Thursday, July 14, 2011

Reflected Through A Polished Mirror

ILC is an opportunity that only a select few students from each school can participate in—I was one of the lucky few that was accepted into the program. The program is not about going to a college and completing a course at an Ivy League, it is so much more. It is about bettering my community so then I, as well as my peers, can open new horizons; it change me so then I am prepared for what lies ahead in my senior year and for college.

One of the new horizons that I considered was the difference between open core and core curriculum. Open curriculum allow students to explore all fields that they are interested in without requirements that limit what a student can explore. Core curriculum creates a guideline for students to follow, and some schools have flexible core curriculum so it hinders students less. Before listening to Brown alumni explain the benefits of an open core, I would not consider schools that were open core because I wanted structure. I was unconfident having freedom because I did not know if there would be help along the way to guide me in the right path; I did not know what would happen if I chose the wrong classes in undergraduate school. Even though I may face those problems, the people I have met have convinced me that I won’t have problems either way I choose.
-.-.-
Goal: Continue the blog entry above about the ILC program and choosing between open and core curriculum, starting right after its last sentence.

Data provided:
-.-.-
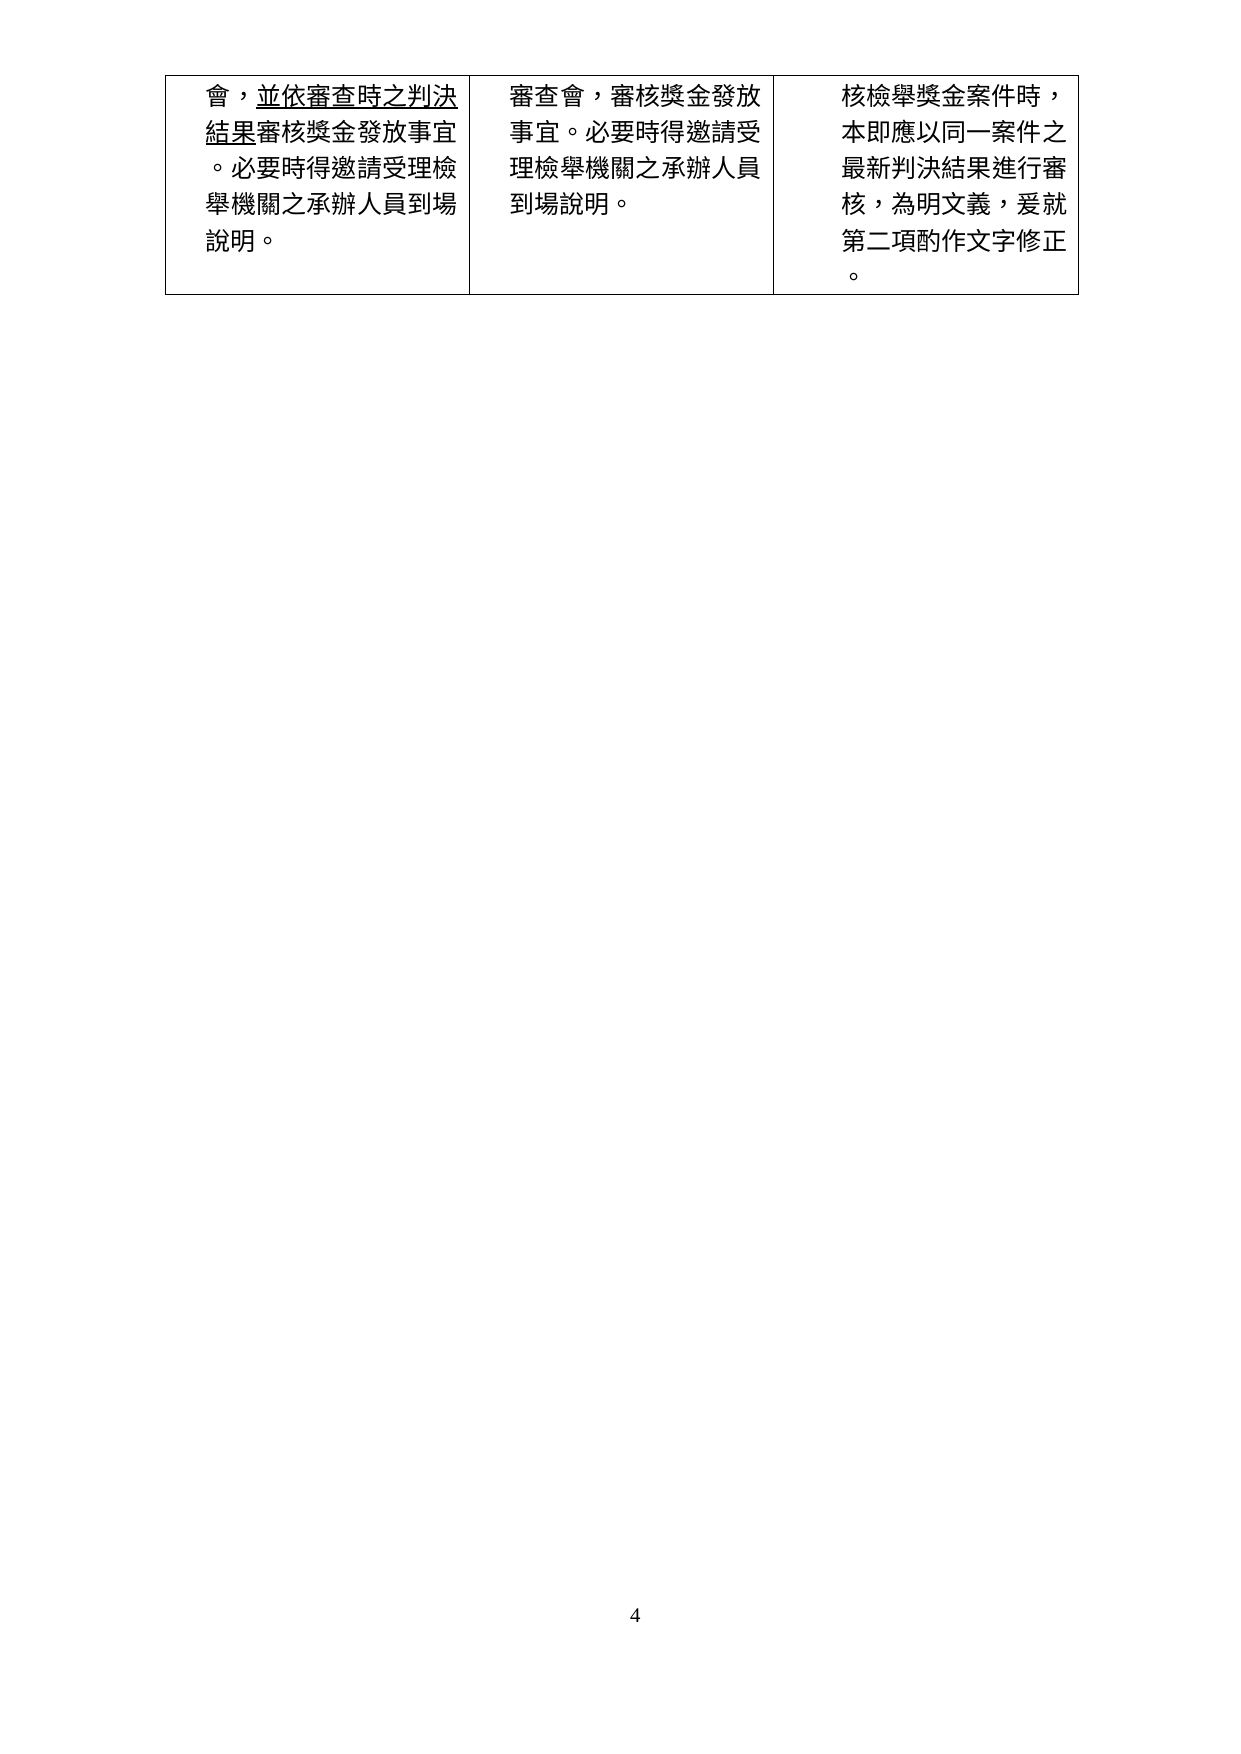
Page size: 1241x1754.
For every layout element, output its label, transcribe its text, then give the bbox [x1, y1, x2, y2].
-.-.-
Output:
Without ILC I would not have considered most East Coast schools, but I wanted to come to the East Coast. The schools that I saw were Cornell, which my dad went to, and John Hopkins. I never researched colleges that I was interested in until I had been to some actual colleges. After visiting schools like MIT, Dartmouth, Yale and Weslyan, I had an idea what to look for because I tested what the tour-guides said to what I preferred or what I thought I preferred.

On top of touring colleges, I met alums that told stories that influenced what I look for in a college and determined how I look at each college. It made me consider more than my immediate conceptions about college. Before when I thought about college, I pictured a place where I would only learn; I did not care about diversity, clubs, sports, city, campus, housing, dorm food, weather or networking (I knew that I wanted a school that could help graduate students, but I did not know what schools offered it, so I never asked questions concerning the extent of school networking). All schools have the same protocol in classes and students learn from the same standard, schools only deviate in students and the culture the students create. I would go to Brown just to be like the alums that I met because I want to be a person that is open-minded and loves her school. Seeing the school and hearing actual students beam about how great the school convinces me more than a representative at a college fair or a brochure designed to convince everyone to come to “name” school.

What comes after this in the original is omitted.